To contextualise Moodle’s value proposition for a Philippine audience, Mr. Espley opened with a deliberate cultural reference — using Chicken Adobo, one of the Philippines’ most iconic national dishes, as a metaphor for the Moodle platform. In this framework, the dish represents Moodle itself, while the individual ingredients — represent the developers, partners, and community members who contribute to its ongoing development and implementation. Moodle is not a proprietary product delivered to end users, but a platform shaped and sustained by a global community of contributors.
Mr.
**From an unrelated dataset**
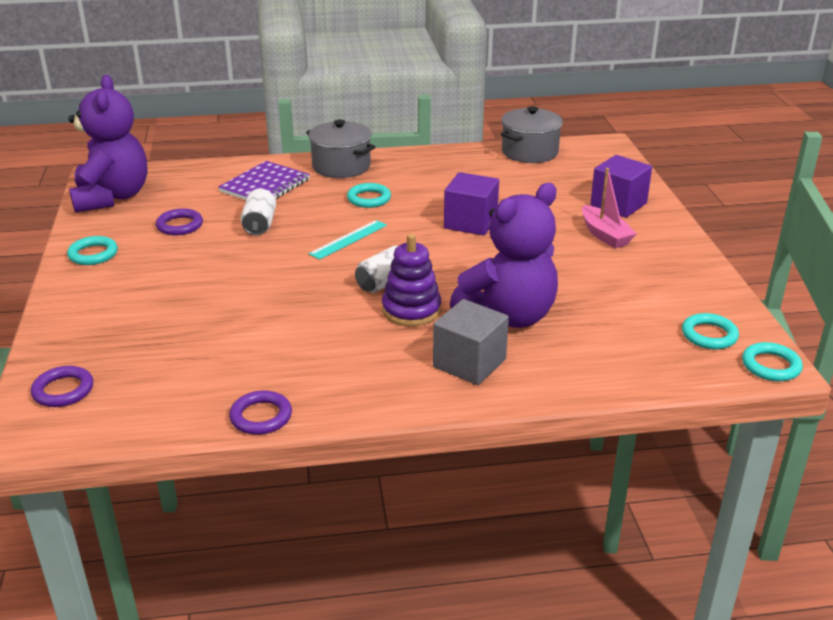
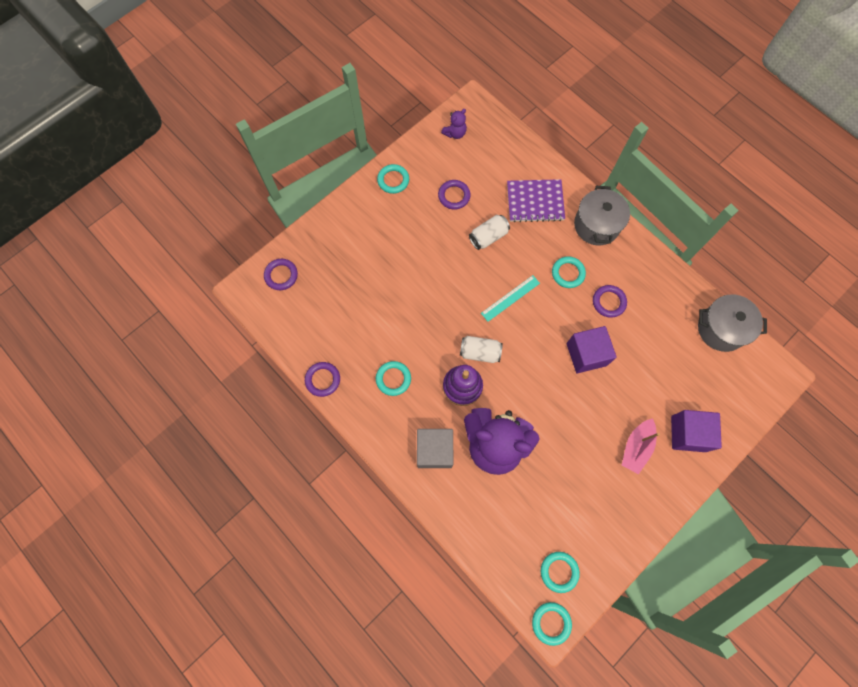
camera: 55 degrees right, 40 degrees up
(112, 197) = (455, 133): purple teddy bear -> purple teddy bear, size x0.41
(337, 356) = (393, 379): none -> turquoise ring
(348, 239) = (510, 298): turquoise ruler -> turquoise ruler turned 45 degrees counterclockwise
(430, 191) = (608, 302): none -> purple ring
Espley proceeded to present Moodle’s worldwide network of Certified Partners — organisations that Moodle formally authorises, trains, and holds accountable for delivering Moodle implementations to the highest standard. The session highlighted the geographic reach of this network across multiple continents.
Moodle HQ featured ModernLMS among the recognised Moodle Certified Partners during this presentation, acknowledging ModernLMS’s standing within the global partner network. As Malaysia’s first Moodle Premium Certified Partner, this recognition reflects the quality and consistency of service that ModernLMS provides to clients across the region.
MoodleMoot Philippines Awards Night

Following the close of the two-day conference programme, Nephila Web Technology Inc. hosted the MoodleMoot Philippines 2026 Awards Night at the event venue.
Guests attended the Gala Awards evening in formal attire. The event served as both a professional networking occasion and a formal recognition ceremony for outstanding contributions to the Moodle community in the Philippines and the wider region.
The awards recognised institutions on the basis of the scale and impact of their Moodle LMS implementations — including those with the highest number of active users on their platforms — as well as longstanding partners of Nephila Web Technology who have supported the growth and adoption of Moodle across the region.
ModernLMS attended the Awards Night as a participant in the broader MoodleMoot Philippines community. The ceremony underscored the depth of commitment among educational institutions and technology partners who have invested in open, quality learning infrastructure — and provided an opportunity to strengthen professional relationships across the regional Moodle network.
The future of education is being shaped by the conversations happening in rooms like these.